** The data follows **

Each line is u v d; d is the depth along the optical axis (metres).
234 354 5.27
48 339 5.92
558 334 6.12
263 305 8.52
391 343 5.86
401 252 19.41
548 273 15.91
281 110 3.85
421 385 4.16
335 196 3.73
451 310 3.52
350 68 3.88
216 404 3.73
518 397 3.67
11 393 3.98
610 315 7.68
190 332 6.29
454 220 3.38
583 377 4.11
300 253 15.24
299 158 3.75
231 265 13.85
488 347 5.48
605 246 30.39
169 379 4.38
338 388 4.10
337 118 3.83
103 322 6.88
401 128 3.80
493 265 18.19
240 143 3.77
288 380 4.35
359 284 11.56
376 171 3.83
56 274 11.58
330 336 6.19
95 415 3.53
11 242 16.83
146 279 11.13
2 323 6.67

** End of The data **
** The data follows **

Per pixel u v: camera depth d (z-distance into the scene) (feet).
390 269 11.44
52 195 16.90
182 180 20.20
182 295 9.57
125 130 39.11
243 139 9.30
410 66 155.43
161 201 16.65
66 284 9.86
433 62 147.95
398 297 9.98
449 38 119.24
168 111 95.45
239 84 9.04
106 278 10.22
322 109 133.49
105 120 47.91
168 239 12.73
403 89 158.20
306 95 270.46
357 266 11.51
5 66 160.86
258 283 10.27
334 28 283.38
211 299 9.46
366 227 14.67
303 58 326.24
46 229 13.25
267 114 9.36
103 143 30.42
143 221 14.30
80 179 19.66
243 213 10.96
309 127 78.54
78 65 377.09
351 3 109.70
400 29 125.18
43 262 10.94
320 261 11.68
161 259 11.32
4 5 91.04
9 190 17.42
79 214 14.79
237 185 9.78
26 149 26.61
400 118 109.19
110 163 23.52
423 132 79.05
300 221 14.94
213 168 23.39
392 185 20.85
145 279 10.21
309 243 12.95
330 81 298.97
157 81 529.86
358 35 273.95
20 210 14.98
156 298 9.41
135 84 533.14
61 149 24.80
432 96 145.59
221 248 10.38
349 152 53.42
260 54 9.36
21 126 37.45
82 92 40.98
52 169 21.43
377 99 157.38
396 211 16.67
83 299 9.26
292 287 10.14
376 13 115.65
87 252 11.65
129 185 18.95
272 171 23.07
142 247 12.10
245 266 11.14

** End of The data **

Task requirements → Would you filter the records and copy each line that contains the word "depth"?

Output for this task →
Each line is u v d; d is the depth along the optical axis (metres).
Per pixel u v: camera depth d (z-distance into the scene) (feet).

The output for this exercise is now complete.